---------- Data rows

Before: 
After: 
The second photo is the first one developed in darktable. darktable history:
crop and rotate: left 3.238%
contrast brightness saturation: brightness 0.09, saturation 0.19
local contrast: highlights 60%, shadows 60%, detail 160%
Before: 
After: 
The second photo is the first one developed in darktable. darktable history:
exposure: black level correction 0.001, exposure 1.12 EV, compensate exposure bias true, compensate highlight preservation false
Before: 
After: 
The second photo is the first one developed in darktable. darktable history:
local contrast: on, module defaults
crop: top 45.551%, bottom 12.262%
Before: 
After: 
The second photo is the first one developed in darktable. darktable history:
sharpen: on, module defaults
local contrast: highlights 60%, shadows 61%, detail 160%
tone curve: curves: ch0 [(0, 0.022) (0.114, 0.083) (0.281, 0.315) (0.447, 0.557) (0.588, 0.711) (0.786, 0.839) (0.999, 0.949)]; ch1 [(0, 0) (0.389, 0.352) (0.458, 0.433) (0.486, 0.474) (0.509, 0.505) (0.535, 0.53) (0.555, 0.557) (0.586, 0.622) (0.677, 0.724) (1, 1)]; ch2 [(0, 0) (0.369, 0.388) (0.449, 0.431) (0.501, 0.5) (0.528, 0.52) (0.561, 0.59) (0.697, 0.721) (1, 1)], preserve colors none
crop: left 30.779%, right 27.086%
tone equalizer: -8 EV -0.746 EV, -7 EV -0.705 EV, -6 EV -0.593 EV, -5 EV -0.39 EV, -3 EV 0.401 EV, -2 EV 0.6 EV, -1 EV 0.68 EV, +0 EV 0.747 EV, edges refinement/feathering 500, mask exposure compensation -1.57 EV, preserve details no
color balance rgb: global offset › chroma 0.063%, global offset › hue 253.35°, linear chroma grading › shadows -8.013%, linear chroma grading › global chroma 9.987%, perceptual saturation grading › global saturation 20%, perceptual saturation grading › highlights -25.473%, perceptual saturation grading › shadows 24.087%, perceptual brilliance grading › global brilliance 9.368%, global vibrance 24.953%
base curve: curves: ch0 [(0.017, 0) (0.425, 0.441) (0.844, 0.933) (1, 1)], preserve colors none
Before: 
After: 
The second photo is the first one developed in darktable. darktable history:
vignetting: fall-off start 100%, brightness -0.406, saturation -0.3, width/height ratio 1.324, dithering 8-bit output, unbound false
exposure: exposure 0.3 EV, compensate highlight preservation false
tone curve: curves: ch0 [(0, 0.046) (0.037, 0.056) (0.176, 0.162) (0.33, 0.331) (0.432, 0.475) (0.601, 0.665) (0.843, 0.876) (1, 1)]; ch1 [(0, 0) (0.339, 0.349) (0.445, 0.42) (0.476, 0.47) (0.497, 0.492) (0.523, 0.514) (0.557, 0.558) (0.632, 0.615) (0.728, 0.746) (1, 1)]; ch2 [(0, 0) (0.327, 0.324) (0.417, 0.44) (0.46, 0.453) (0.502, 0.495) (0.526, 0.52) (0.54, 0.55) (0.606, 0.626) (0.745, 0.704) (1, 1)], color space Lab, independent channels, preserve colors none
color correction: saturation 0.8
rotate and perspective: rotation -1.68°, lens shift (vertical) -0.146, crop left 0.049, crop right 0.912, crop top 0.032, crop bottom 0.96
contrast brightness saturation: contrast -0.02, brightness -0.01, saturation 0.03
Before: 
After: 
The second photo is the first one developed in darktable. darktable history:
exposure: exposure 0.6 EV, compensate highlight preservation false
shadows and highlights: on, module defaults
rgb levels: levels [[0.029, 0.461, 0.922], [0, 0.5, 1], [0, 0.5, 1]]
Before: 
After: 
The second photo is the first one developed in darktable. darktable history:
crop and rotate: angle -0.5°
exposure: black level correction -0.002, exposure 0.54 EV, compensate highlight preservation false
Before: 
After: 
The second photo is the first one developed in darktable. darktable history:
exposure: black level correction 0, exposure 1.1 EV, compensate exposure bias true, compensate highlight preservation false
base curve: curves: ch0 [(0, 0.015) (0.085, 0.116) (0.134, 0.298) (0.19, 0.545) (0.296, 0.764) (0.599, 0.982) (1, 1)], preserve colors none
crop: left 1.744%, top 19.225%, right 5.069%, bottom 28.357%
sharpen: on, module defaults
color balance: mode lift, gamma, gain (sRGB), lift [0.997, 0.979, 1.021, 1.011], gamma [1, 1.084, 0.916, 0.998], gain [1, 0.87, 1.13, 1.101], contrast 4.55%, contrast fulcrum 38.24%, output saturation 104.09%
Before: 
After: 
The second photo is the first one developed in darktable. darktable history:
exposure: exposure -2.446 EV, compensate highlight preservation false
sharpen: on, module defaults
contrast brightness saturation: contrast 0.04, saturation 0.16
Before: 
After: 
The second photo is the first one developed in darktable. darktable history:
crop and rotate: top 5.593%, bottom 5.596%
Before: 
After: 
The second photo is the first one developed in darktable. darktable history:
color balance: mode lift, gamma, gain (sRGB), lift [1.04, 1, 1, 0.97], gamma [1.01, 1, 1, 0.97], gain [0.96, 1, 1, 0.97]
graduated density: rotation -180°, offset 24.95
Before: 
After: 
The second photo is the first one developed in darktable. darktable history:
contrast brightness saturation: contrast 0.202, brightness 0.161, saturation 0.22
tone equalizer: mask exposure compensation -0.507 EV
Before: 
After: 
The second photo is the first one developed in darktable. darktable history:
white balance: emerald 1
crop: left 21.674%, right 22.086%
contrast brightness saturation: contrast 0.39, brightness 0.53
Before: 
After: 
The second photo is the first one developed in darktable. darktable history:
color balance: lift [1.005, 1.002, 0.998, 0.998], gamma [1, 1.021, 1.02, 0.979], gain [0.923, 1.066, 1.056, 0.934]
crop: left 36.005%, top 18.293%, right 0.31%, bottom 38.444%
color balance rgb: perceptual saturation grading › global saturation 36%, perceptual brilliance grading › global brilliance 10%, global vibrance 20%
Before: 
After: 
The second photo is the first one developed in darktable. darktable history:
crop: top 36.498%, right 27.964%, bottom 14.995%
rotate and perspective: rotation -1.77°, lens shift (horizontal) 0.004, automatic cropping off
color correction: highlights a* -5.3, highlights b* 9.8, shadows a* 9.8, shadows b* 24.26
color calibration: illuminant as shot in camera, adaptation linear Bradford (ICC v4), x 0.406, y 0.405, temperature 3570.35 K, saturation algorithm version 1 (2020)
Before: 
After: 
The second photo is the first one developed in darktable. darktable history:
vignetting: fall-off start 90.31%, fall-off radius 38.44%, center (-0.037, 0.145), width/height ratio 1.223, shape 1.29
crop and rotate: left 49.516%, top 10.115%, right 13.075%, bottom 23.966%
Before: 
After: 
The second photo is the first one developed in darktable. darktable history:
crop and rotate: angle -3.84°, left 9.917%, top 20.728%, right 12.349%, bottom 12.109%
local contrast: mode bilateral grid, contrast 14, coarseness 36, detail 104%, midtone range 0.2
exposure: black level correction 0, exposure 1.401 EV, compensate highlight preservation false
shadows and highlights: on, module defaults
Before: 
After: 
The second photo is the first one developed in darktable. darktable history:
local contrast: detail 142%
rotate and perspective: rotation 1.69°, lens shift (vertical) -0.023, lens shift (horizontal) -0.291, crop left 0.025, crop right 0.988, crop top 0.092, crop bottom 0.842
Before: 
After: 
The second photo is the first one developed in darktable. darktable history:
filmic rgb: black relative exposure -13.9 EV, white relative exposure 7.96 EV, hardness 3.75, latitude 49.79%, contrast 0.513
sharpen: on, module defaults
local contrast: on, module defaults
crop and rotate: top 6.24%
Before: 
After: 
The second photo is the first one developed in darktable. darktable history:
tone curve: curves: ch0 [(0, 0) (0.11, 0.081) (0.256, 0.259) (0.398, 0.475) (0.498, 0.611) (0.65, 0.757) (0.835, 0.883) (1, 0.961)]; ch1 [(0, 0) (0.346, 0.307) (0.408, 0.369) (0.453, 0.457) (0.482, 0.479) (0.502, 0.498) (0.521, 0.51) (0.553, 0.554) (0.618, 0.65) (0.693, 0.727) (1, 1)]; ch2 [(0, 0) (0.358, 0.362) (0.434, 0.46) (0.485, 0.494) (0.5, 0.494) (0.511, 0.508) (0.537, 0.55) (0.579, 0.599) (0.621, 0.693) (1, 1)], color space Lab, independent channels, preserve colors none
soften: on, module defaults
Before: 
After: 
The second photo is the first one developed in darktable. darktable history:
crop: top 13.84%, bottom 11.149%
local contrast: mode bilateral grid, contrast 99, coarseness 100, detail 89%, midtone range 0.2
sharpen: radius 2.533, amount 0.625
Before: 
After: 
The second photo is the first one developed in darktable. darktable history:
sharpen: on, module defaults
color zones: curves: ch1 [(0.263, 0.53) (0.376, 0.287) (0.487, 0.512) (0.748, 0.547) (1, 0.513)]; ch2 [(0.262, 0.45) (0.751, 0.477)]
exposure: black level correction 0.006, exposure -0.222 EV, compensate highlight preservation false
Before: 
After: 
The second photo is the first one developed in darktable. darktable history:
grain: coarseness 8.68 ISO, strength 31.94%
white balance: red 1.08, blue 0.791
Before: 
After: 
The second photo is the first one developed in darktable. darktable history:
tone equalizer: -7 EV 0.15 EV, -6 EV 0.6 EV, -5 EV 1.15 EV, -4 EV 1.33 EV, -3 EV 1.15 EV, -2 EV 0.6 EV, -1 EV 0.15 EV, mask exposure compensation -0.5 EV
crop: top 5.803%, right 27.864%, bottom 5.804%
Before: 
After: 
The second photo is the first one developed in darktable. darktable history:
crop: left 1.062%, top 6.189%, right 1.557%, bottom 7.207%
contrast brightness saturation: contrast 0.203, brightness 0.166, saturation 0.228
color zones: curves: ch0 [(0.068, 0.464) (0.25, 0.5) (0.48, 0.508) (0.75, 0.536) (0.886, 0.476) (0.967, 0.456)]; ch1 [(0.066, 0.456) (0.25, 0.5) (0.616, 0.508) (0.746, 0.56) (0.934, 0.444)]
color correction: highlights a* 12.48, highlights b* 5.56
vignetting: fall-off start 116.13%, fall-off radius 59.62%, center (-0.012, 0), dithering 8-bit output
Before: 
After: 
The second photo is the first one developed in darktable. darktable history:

--------------------

* [Stated problem]
Could you turn the stretch of the listing above, from its first line through the line containing "exposure: black level correction 0.001, exposure", into a numbered list, leaving out any blank lines?

* [Written response]
1. Before: 
2. After: 
3. The second photo is the first one developed in darktable. darktable history:
4. crop and rotate: left 3.238%
5. contrast brightness saturation: brightness 0.09, saturation 0.19
6. local contrast: highlights 60%, shadows 60%, detail 160%
7. Before: 
8. After: 
9. The second photo is the first one developed in darktable. darktable history:
10. exposure: black level correction 0.001, exposure 1.12 EV, compensate exposure bias true, compensate highlight preservation false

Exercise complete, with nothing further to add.